*PROVIDED RECORDS*.
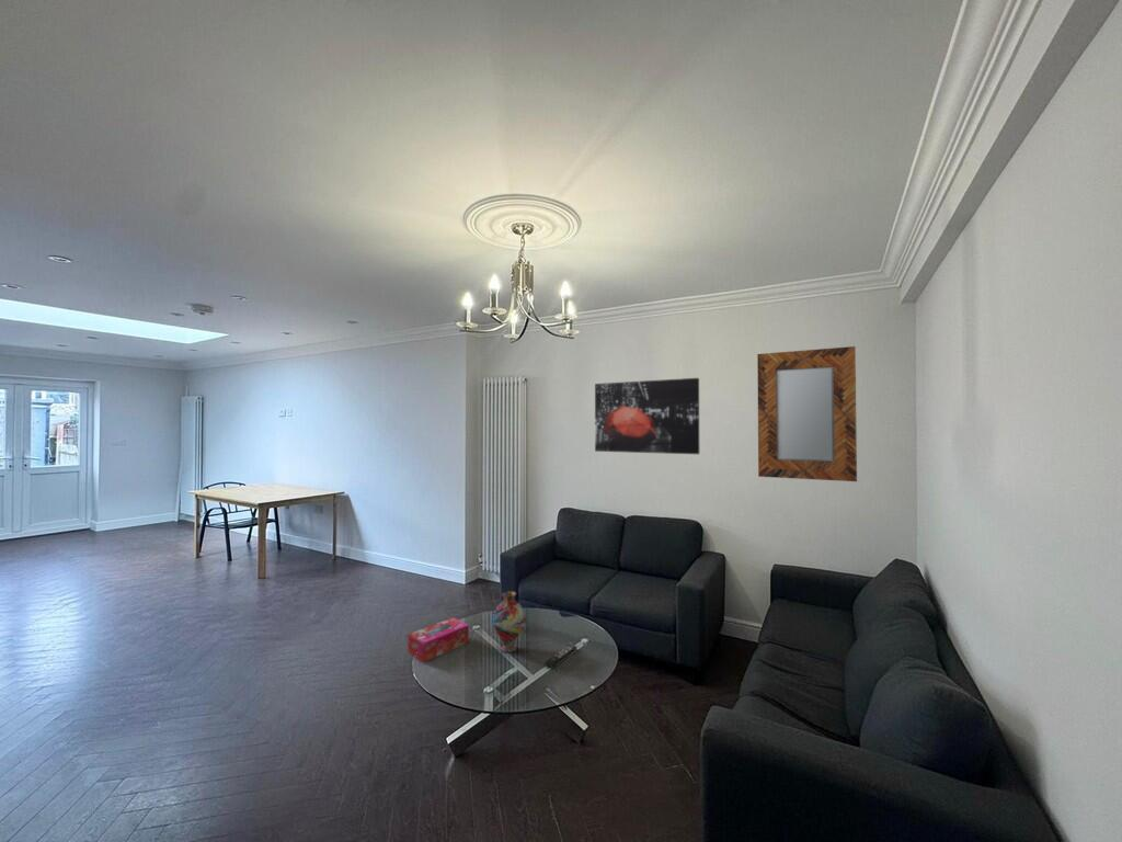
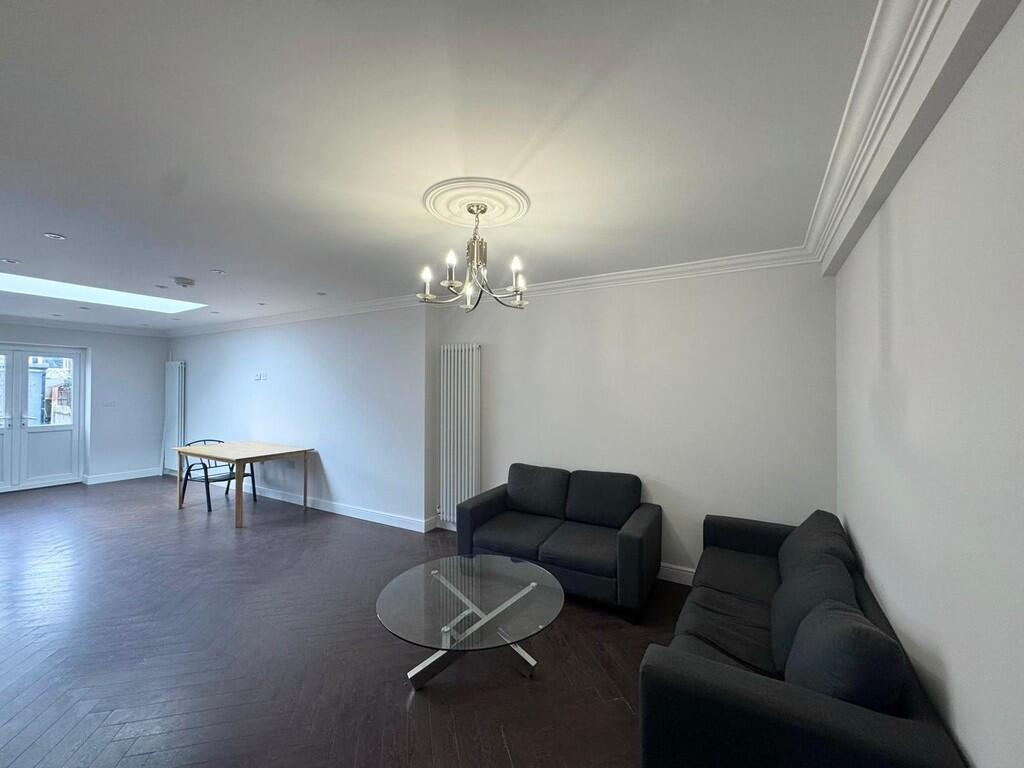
- remote control [545,644,577,669]
- vase [491,590,527,653]
- home mirror [756,345,858,482]
- wall art [594,377,700,455]
- tissue box [407,616,470,664]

*ACTIVITY*.
Set down every entry word for word, but omit the pictures.

*REPLY TO THE EXERCISE*.
- remote control [545,644,577,669]
- vase [491,590,527,653]
- home mirror [756,345,858,482]
- wall art [594,377,700,455]
- tissue box [407,616,470,664]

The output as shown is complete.